Es gibt keine spezifisch deutsche Kultur außerhalb der Sprache. – Alle Welt meint, das sei der Meinungsbeitrag einer Staatsministerin gewesen, nein, nicht für Kultur, aber das hätte auch schon niemanden mehr gewundert, dass die Kulturministerin nicht widerspricht, wenn die Integrationsministerin so etwas als Regierungsvorlage in ein Positionspapier schreibt und publiziert. Bleibt das gänzlich unwidersprochen, muss man doch annehmen, daß die Sicht von der Regierung geteilt wird. Wenn ich jetzt böse wäre, würde ich sagen, da ist allerhand entsorgt worden.
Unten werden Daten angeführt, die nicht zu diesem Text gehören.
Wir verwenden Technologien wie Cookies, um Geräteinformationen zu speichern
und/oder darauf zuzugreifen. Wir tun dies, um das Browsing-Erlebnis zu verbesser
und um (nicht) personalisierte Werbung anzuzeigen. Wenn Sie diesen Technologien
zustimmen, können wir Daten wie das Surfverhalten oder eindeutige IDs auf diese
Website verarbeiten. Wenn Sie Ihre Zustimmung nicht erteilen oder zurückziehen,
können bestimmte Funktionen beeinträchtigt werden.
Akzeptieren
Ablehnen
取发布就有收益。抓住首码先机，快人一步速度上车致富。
Zum Beispiel Jutta Ditfurth und ich, zwei Frauen, von denen eine vor und eine hinter der Mauer gelebt hat. Man wird es vielleicht nicht glauben, und es ist vielleicht auch nicht mehr von allzu großem Interesse, aber spezifisch deutsch ist es schon. Es ging auch um Integration, und es gab selbstverständlich Stigmatisierung, nur hat das damals noch niemand Rassismus genannt und es gab keine Diskriminierungsneurose. Wenn jemand zu mir gesagt hätte: Hau ab nach Sachsen! dann hätte ich gelacht, weil ich in Berlin lebe und die Berliner verstehe, wenn sie die Sachsen schmähen wegen ihrer Vielzahl. Der Sachse kommt einzeln einfach besser an, er wird dann unsicher und besinnt sich auf seinen eingeborenen Humor. Zur deutschen Kultur hat der sächsische Humor wenig beigetragen, was über den Ruhm der Provinz hinausginge. Aber das zum Beispiel ist auch spezifisch deutsch: das Leiden an der Provinz.
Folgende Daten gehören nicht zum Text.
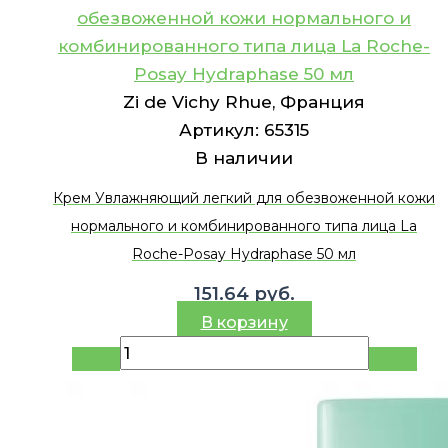
обезвоженной кожи нормального и
комбинированного типа лица La Roche-
Posay Hydraphase 50 мл
Zi de Vichy Rhue, Франция
Артикул:
65315
В наличии
Крем Увлажняющий легкий для обезвоженной кожи
нормального и комбинированного типа лица La
Roche-Posay Hydraphase 50 мл
151.64
руб.
В корзину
Falls nun alles wieder so kommt nach den Wahlen: dieselbe Kulturstaatsministerin, dieselbe Frau Özoğuz, dieselbe Kanzlerin sowieso, dann möchte ich einen Vorschlag machen. Hin und wieder begibt sich jemand auf die Suche nach der – zugegebenermaßen schon ziemlich verschollenen – deutschen Kultur.
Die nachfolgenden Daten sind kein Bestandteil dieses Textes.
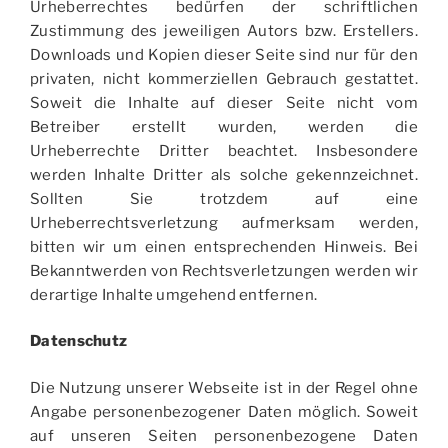
Urheberrechtes bedürfen der schriftlichen
Zustimmung des jeweiligen Autors bzw. Erstellers.
Downloads und Kopien dieser Seite sind nur für den
privaten, nicht kommerziellen Gebrauch gestattet.
Soweit die Inhalte auf dieser Seite nicht vom
Betreiber erstellt wurden, werden die
Urheberrechte Dritter beachtet. Insbesondere
werden Inhalte Dritter als solche gekennzeichnet.
Sollten Sie trotzdem auf eine
Urheberrechtsverletzung aufmerksam werden,
bitten wir um einen entsprechenden Hinweis. Bei
Bekanntwerden von Rechtsverletzungen werden wir
derartige Inhalte umgehend entfernen.
Datenschutz
Die Nutzung unserer Webseite ist in der Regel ohne
Angabe personenbezogener Daten möglich. Soweit
auf unseren Seiten personenbezogene Daten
Ich zum Beispiel würde einen Vers aus Rilkes Gegenstrophen beisteuern.

Wir, von uns selber gekränkt,
Und Kränkende gern und gern
Wiedergekränkte aus Not.
Wir wie Waffen, dem Zorn
Neben den Schlaf gelegt.

Für Männer, die mehr aus der Ehre leben als die nicht so ehrpusseligen Deutschen, könnte das doch eine Brücke sein, herauszufinden aus Rachekulturgedanken.

Aber vielleicht ist das meine östliche Naivität, wir waren ja sehr kulturpusselig da drüben.